Many traders tend to focus on individual price bars or signals when analyzing the market, instead of looking at the bigger picture and understanding the story that the market is telling through its price movements. The key to successful trading lies in being able to read the market’s “emotion” and overall narrative through price action analysis.
In this post, we will lay out some guidelines that will help you build your trading account and that will remove a lot of the “mystery” of what it takes to start growing your trading account.
Price action tells the “story” of the market
Price action reflects the emotional behavior of market participants, and it also has its own unique “personality” and characteristics that vary between different markets. To become a skilled trader, you must learn to read and interpret the story that price action is conveying.
Regularly monitoring the market’s price action is crucial to staying in tune with the market’s narrative and anticipating future events. It’s important to strike a balance between analyzing the market enough to gain insight and not over-analyzing it. By consistently reading the market, even if it’s just a few minutes each day, traders can increase their chances of long-term profitability and master their trading strategies.

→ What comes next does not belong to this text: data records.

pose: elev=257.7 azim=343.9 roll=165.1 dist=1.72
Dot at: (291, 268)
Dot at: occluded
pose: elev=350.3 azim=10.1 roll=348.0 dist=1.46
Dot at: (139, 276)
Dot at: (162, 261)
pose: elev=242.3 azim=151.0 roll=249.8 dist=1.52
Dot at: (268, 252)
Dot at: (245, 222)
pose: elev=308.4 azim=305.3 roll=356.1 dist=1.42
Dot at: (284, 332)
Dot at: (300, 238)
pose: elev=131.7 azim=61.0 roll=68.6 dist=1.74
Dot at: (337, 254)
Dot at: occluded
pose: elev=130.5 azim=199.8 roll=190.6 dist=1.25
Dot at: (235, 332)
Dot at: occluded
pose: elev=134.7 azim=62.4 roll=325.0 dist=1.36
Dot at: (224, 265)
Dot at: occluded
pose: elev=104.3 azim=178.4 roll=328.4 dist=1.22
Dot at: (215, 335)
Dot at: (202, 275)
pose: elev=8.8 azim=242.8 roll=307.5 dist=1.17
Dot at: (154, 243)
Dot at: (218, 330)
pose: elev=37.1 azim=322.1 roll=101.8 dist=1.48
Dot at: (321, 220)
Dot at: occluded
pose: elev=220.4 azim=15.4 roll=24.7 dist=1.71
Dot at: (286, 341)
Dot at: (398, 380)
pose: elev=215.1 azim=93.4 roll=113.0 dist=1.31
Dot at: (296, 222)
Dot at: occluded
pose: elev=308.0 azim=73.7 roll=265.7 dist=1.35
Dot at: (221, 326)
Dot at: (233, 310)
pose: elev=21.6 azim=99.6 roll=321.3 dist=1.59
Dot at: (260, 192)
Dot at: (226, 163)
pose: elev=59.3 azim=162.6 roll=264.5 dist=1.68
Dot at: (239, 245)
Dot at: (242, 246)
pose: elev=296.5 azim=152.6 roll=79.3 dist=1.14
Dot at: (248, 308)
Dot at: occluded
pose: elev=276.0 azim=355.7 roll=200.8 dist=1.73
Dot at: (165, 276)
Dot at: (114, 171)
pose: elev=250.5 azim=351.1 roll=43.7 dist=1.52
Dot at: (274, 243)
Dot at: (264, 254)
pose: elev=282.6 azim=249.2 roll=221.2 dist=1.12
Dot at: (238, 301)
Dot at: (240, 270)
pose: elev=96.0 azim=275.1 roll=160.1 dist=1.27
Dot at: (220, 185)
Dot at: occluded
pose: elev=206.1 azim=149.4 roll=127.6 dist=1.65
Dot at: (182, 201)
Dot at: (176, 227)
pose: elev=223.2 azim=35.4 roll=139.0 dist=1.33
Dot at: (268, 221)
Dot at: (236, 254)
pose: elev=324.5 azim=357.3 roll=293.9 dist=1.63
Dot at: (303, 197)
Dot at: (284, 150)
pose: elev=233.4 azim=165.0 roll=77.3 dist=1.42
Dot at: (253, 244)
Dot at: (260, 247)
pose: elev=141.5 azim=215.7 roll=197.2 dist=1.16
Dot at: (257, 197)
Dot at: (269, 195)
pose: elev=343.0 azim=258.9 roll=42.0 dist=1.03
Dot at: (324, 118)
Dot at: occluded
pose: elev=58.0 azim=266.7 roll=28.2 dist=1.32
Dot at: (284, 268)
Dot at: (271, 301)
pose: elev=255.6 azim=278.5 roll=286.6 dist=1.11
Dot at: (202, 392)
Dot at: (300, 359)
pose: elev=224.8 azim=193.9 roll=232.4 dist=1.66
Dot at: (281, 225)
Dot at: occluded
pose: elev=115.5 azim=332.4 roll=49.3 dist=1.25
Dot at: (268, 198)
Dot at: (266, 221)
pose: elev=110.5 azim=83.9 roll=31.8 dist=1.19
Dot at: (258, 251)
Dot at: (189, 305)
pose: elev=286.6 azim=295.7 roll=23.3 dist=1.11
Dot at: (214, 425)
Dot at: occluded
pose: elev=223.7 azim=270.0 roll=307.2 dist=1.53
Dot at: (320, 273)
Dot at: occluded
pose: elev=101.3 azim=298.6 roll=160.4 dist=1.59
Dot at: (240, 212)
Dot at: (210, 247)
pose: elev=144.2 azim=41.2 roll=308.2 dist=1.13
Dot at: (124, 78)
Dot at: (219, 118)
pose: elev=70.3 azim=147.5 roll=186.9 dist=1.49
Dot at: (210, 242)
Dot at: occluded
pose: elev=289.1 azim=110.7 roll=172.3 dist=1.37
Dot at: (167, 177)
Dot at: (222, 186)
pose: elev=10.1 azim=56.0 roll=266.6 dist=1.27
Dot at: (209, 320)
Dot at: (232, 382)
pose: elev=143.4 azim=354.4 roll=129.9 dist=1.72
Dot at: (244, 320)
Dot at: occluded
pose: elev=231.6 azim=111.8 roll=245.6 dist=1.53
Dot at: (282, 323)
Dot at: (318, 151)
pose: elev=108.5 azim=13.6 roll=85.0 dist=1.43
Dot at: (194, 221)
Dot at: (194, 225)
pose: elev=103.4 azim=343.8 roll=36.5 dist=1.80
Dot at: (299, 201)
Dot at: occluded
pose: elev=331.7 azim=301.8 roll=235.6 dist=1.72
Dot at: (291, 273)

Journal to Understand and Follow the Market’s Narrative
Staying up-to-date with the market’s movements is crucial for understanding the story it’s trying to convey and staying in sync with it. One of the most effective ways to “map” the market’s story is through daily journaling, which can help traders gain a comprehensive understanding of the market’s trends, signals, and key levels. This exercise can also enhance market intuition and gut feel, enabling traders to “feel” the market on a daily basis.
To start journaling, traders should record their thoughts and notes on each pair or market they trade, including the daily chart trend direction, key levels, and signals. Journaling can be initiated with a simple pad of paper and a pencil, where traders can jot down the date and make brief notes on the market’s movements each day. By making the process of keeping up with the market’s story a daily habit, traders can get in touch with what’s happening in the market and be better prepared to anticipate potential entry signals.
After recording their notes, traders can stay informed on the market’s movements and key levels, enabling them to be prepared and preemptive. Following the market each day and staying in tune with its narrative through price action analysis is the key to becoming a successful trader. With a consistent routine, journaling and staying in touch with the market’s story can take as little as 10 to 20 minutes per day.
Developing Trading Intuition Through Anticipation
Maintaining a daily market journal or commentary can help traders become more anticipatory in their approach. By documenting recent market movements and speculating on what might happen next, traders can cultivate an inner-dialogue about the market that can enhance their trading intuition and ability to make gut decisions.
For example, after recording key market trends and levels, traders can anticipate a price action signal that aligns with their market bias. This is similar to a sniper picking a strategic location and waiting for their target to come into view. By regularly analyzing the market in this way, traders can gain a deeper understanding of the market’s personality and develop a sense of anticipation that sets them apart from other traders who lack preparation and discipline.
By keeping a daily market diary, traders can immerse themselves in the markets they trade and develop a heightened awareness of the emotional context of price movements. Ultimately, this can help traders get into the “trading zone” and make more informed and profitable trading decisions.
See the “forest for the trees”
Understanding the bigger picture in the market is crucial to successful trading. Focusing too much on one price action signal or bar can be misleading. To avoid this, it is important to consider the overall market context in which the setup is forming. By maintaining a consistent journal or diary of your preferred markets, you can easily recognize the market bias and patiently wait for a signal to appear.
In contrast, many traders overlook the significance of non-entry bars. However, every price bar is essential, particularly on higher timeframes like 4-hour or daily charts. Even bars with long tails, which may not be pin bars, indicate exhaustion and a potential reversal. Therefore, it is crucial to note all bars, including those that are not entry signals.
To trade effectively, one must not rely solely on price action signals but also on the surrounding price action. By considering the broader market trends and context, traders can better anticipate the likely direction of future price movements.
Conclusion
Consistently following the market is essential for traders who want to make money. It’s like reading a book; if you don’t keep up with it regularly, you’ll forget what happened before and where you left off. Not staying up-to-date with the market can lead to unpreparedness and loss of money. Therefore, if you take a break from the market, give yourself time to get back into the groove of things before placing live trades.
Most traders don’t view the market as an ongoing story to stay in tune with. Instead, they make impulsive trades without any logical or supported process behind their decisions. On the other hand, journal your favorite markets will help you anticipate signals and develop your “gut” trading feel, intuition, or discretionary trading sense. Once you get into the habit of recording what you see in the market every day, you’ll become like a sniper waiting patiently for the perfect opportunity to strike.